Hedge fund managers like David Einhorn, Dan Loeb, or Carl Icahn became billionaires through reaping large profits for their investors, which is why piggybacking their stock picks may provide us with significant returns as well. Many hedge funds, like Paul Singer’s Elliott Management, are pretty secretive, but we can still get some insights by analyzing their quarterly 13F filings. One of the most fertile grounds for large abnormal returns is hedge funds’ most popular small-cap picks, which are not so widely followed and often trade at a discount to their intrinsic value. In this article we will check out hedge fund activity in another small-cap stock: Bancolombia SA (ADR) (NYSE:CIB).
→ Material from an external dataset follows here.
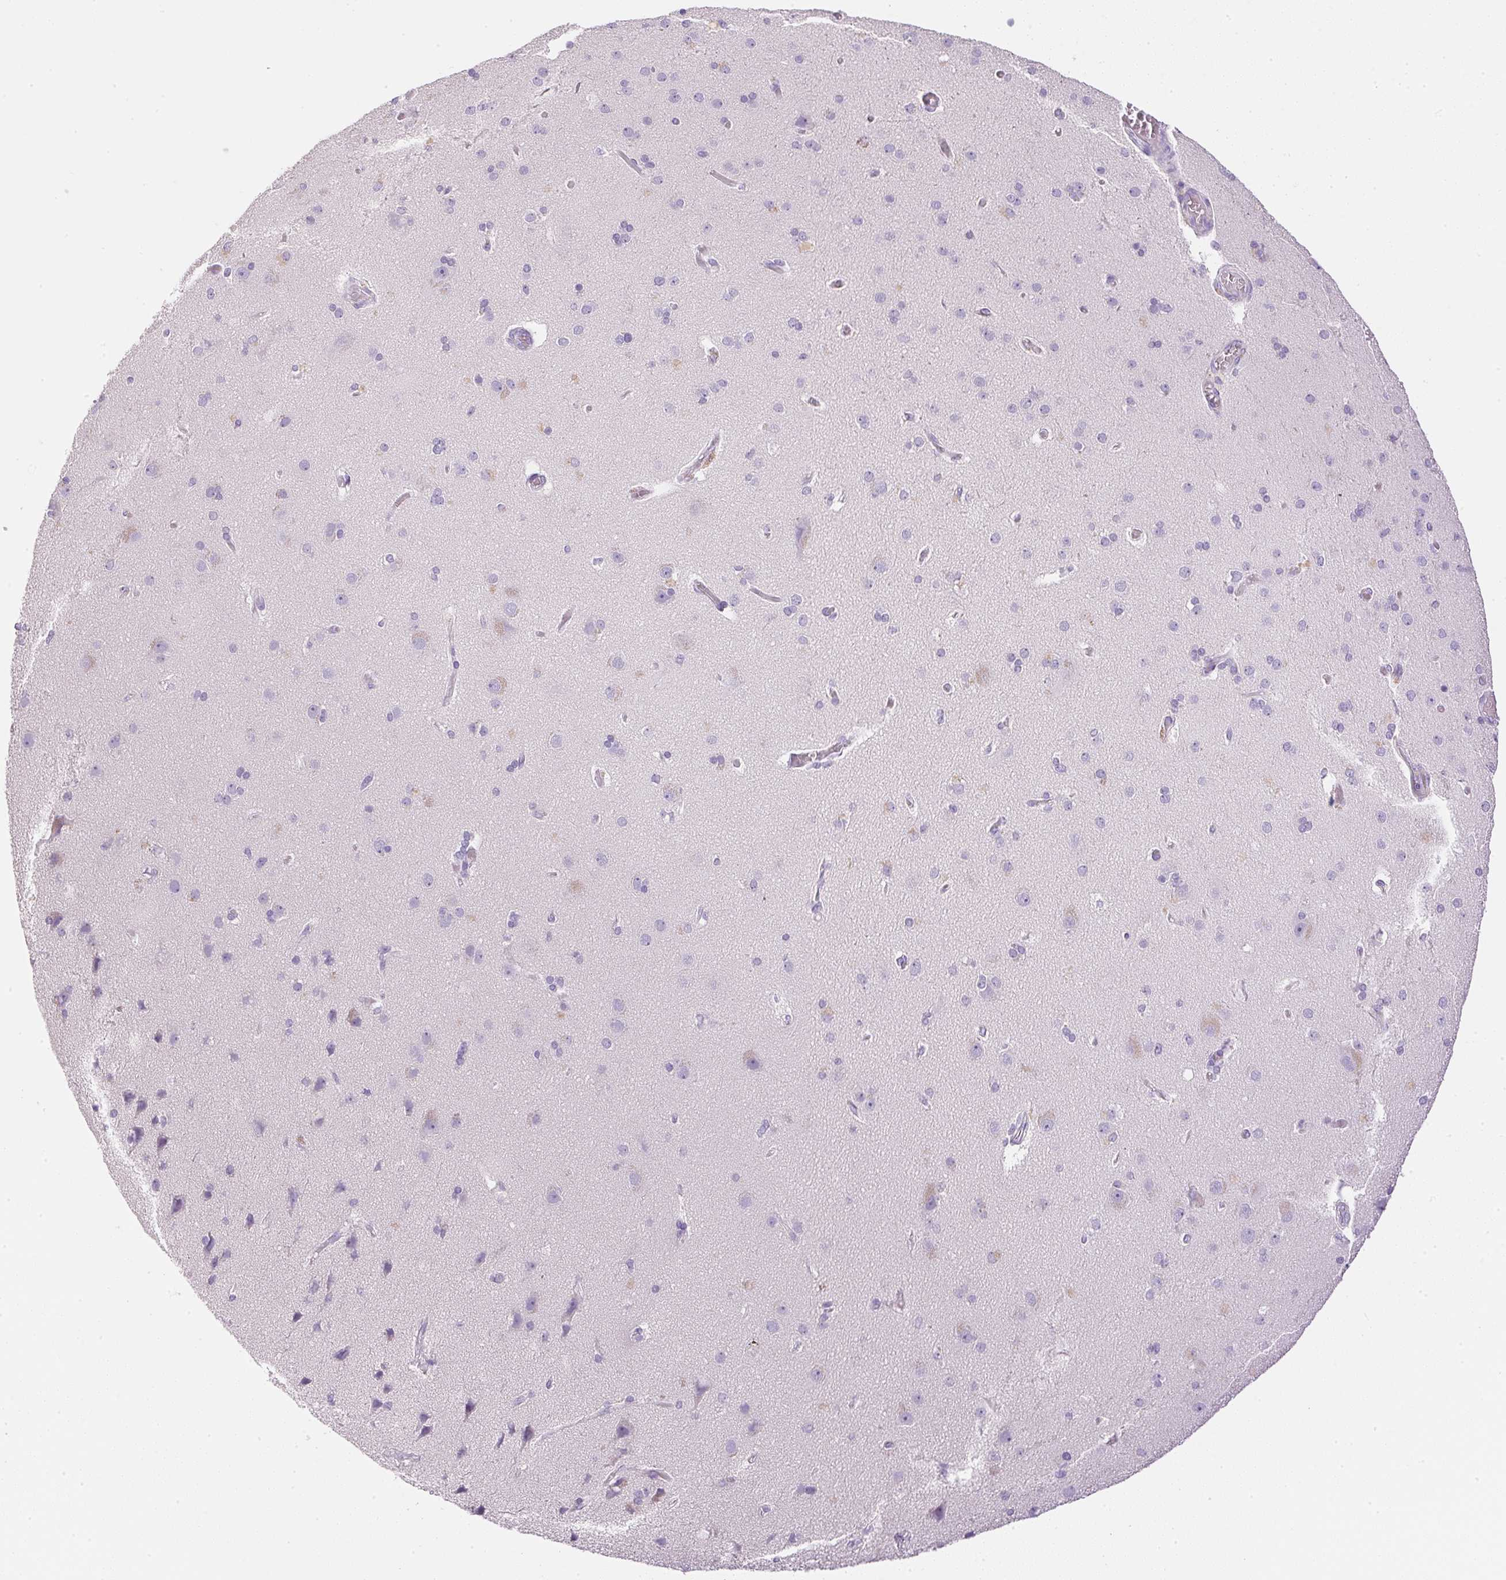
{"staining": {"intensity": "negative", "quantity": "none", "location": "none"}, "tissue": "cerebral cortex", "cell_type": "Endothelial cells", "image_type": "normal", "snomed": [{"axis": "morphology", "description": "Normal tissue, NOS"}, {"axis": "morphology", "description": "Glioma, malignant, High grade"}, {"axis": "topography", "description": "Cerebral cortex"}], "caption": "A high-resolution photomicrograph shows IHC staining of benign cerebral cortex, which displays no significant staining in endothelial cells.", "gene": "ATP6V1G3", "patient": {"sex": "male", "age": 71}}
Bancolombia SA (ADR) (NYSE:CIB) was in 9 hedge funds’ portfolios at the end of September. CIB investors should be aware of an increase in hedge fund sentiment in recent months. There were 6 hedge funds in our database with CIB positions at the end of the previous quarter. The level and the change in hedge fund popularity aren’t the only variables you need to analyze to decipher hedge funds’ perspectives. A stock may witness a boost in popularity but it may still be less popular than similarly priced stocks. That’s why at the end of this article we will examine companies such as Buckeye Partners, L.P. (NYSE:BPL), Expeditors International of Washington (NASDAQ:EXPD), and Mobileye NV (NYSE:MBLY) to gather more data points.
We follow over 700 hedge funds and other institutional investors and by analyzing their quarterly 13F filings, we identify stocks that they are collectively bullish on and develop investment strategies based on this data. One strategy that outperformed the market over the last year involves selecting the 100 best-performing funds and identifying the 30 mid-cap stocks that they are collectively most bullish on. Over the past year, this strategy generated returns of 18%, topping the 8% gain registered by S&P 500 ETFs. We launched this strategy 2.5 years ago and it returned more than 39% since then, vs. 22% gain registered by the S&P 500 ETFs.
Now, we’re going to take a glance at the recent action surrounding Bancolombia SA (ADR) (NYSE:CIB).
What have hedge funds been doing with Bancolombia SA (ADR) (NYSE:CIB)?
At Q3’s end, a total of 9 of the hedge funds tracked by Insider Monkey were bullish on this stock, a change of 50% from the previous quarter. By comparison, 4 hedge funds held shares or bullish call options in CIB heading into this year. With hedge funds’ sentiment swirling, there exists a select group of notable hedge fund managers who were boosting their holdings meaningfully (or already accumulated large positions).
According to publicly available hedge fund and institutional investor holdings data compiled by Insider Monkey, GMT Capital, led by Thomas E. Claugus, holds the number one position in Bancolombia SA (ADR) (NYSE:CIB). GMT Capital has a $27.1 million position in the stock, comprising 0.6% of its 13F portfolio. Sitting at the No. 2 spot is Driehaus Capital, led by Richard Driehaus, which holds a $22.4 million position; 0.8% of its 13F portfolio is allocated to the stock. Other hedge funds and institutional investors that are bullish comprise Renaissance Technologies, one of the largest hedge funds in the world, Paul Marshall and Ian Wace’s Marshall Wace LLP and Israel Englander’s Millennium Management. We should note that none of these hedge funds are among our list of the 100 best performing hedge funds which is based on the performance of their 13F long positions in non-microcap stocks.